■ **Try it**: Leave out the pictures and print the rest of the entries exactly as they stand.
*** Opening Data for analysis ***
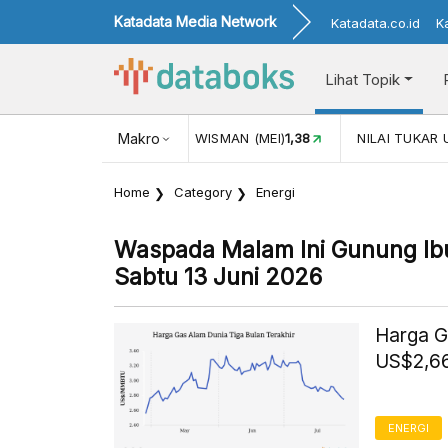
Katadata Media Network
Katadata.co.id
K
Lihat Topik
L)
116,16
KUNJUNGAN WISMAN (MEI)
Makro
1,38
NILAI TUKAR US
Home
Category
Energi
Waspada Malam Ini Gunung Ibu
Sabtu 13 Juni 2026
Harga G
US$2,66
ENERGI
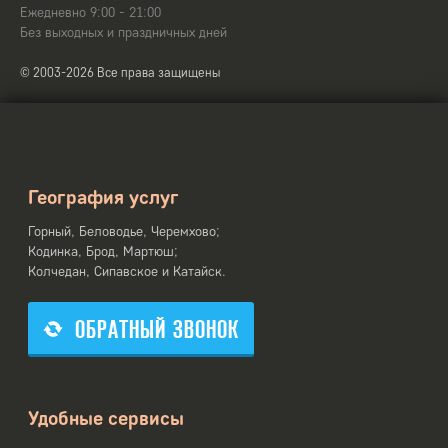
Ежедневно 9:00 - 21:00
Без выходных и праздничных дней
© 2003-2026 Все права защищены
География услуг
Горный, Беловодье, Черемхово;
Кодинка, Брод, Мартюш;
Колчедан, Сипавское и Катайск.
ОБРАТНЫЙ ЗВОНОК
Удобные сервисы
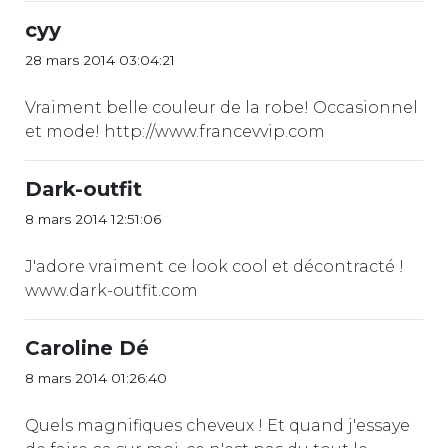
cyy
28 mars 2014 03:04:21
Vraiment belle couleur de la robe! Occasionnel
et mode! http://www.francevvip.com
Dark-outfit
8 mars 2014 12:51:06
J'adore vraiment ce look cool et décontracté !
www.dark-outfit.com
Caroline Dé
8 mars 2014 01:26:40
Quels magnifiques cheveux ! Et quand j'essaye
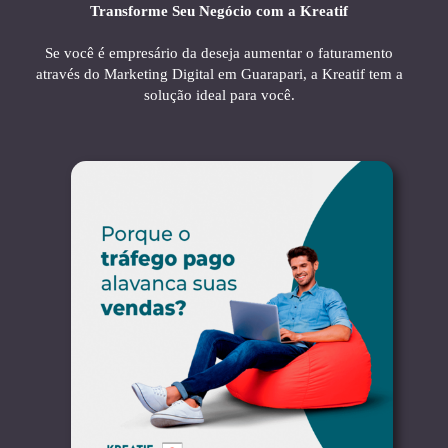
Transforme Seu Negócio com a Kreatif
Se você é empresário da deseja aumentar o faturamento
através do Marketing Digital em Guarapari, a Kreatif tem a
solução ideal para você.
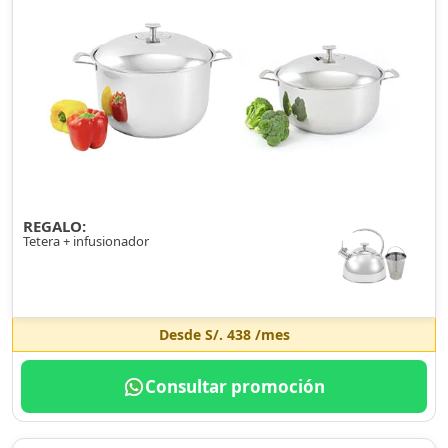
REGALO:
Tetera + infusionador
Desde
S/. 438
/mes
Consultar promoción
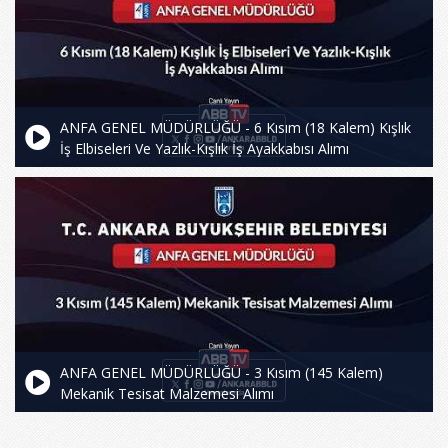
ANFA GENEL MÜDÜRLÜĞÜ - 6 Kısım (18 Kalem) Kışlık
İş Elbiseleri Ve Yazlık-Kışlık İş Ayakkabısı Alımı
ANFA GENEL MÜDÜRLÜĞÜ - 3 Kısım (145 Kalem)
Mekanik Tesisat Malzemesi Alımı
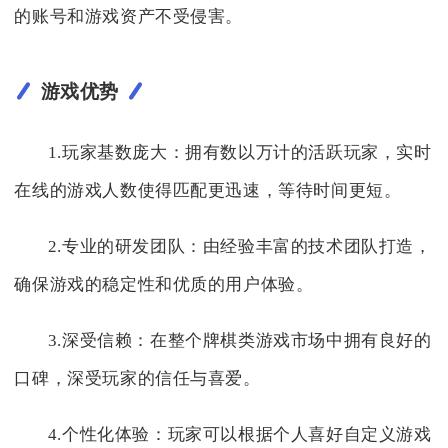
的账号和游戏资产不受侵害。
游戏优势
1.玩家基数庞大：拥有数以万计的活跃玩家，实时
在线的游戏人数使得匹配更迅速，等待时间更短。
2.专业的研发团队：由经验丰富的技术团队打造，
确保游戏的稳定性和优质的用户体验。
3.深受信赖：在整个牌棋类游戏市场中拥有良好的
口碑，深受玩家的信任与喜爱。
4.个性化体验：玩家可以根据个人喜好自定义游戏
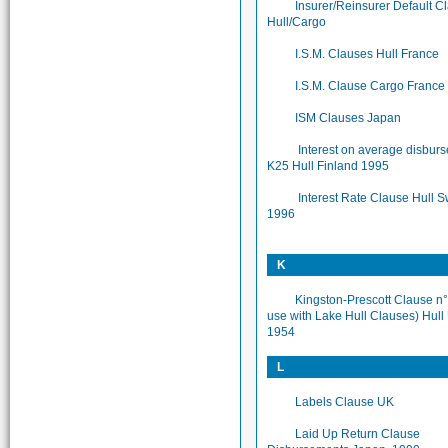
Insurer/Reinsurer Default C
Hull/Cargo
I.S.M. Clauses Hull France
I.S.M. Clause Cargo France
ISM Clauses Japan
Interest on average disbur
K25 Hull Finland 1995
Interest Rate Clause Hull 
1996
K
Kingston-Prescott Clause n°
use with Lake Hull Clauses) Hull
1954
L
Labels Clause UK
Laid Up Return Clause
*** Closing Data for analysis ***
■ **Result of the task**:
Katadata Media Network
Katadata.co.id
K
Lihat Topik
L)
116,16
KUNJUNGAN WISMAN (MEI)
Makro
1,38
NILAI TUKAR US
Home
Category
Energi
Waspada Malam Ini Gunung Ibu
Sabtu 13 Juni 2026
Harga G
US$2,66
ENERGI
Ежедневно 9:00 - 21:00
Без выходных и праздничных дней
© 2003-2026 Все права защищены
География услуг
Горный, Беловодье, Черемхово;
Кодинка, Брод, Мартюш;
Колчедан, Сипавское и Катайск.
ОБРАТНЫЙ ЗВОНОК
Удобные сервисы
cyy
28 mars 2014 03:04:21
Vraiment belle couleur de la robe! Occasionnel
et mode! http://www.francevvip.com
Dark-outfit
8 mars 2014 12:51:06
J'adore vraiment ce look cool et décontracté !
www.dark-outfit.com
Caroline Dé
8 mars 2014 01:26:40
Quels magnifiques cheveux ! Et quand j'essaye
Transforme Seu Negócio com a Kreatif
Se você é empresário da deseja aumentar o faturamento
através do Marketing Digital em Guarapari, a Kreatif tem a
solução ideal para você.
REGALO:
Tetera + infusionador
Desde
S/. 438
/mes
Consultar promoción
ANFA GENEL MÜDÜRLÜĞÜ - 6 Kısım (18 Kalem) Kışlık
İş Elbiseleri Ve Yazlık-Kışlık İş Ayakkabısı Alımı
ANFA GENEL MÜDÜRLÜĞÜ - 3 Kısım (145 Kalem)
Mekanik Tesisat Malzemesi Alımı
的账号和游戏资产不受侵害。
游戏优势
1.玩家基数庞大：拥有数以万计的活跃玩家，实时
在线的游戏人数使得匹配更迅速，等待时间更短。
2.专业的研发团队：由经验丰富的技术团队打造，
确保游戏的稳定性和优质的用户体验。
3.深受信赖：在整个牌棋类游戏市场中拥有良好的
口碑，深受玩家的信任与喜爱。
4.个性化体验：玩家可以根据个人喜好自定义游戏
Insurer/Reinsurer Default C
Hull/Cargo
I.S.M. Clauses Hull France
I.S.M. Clause Cargo France
ISM Clauses Japan
Interest on average disbur
K25 Hull Finland 1995
Interest Rate Clause Hull 
1996
K
Kingston-Prescott Clause n°
use with Lake Hull Clauses) Hull
1954
L
Labels Clause UK
Laid Up Return Clause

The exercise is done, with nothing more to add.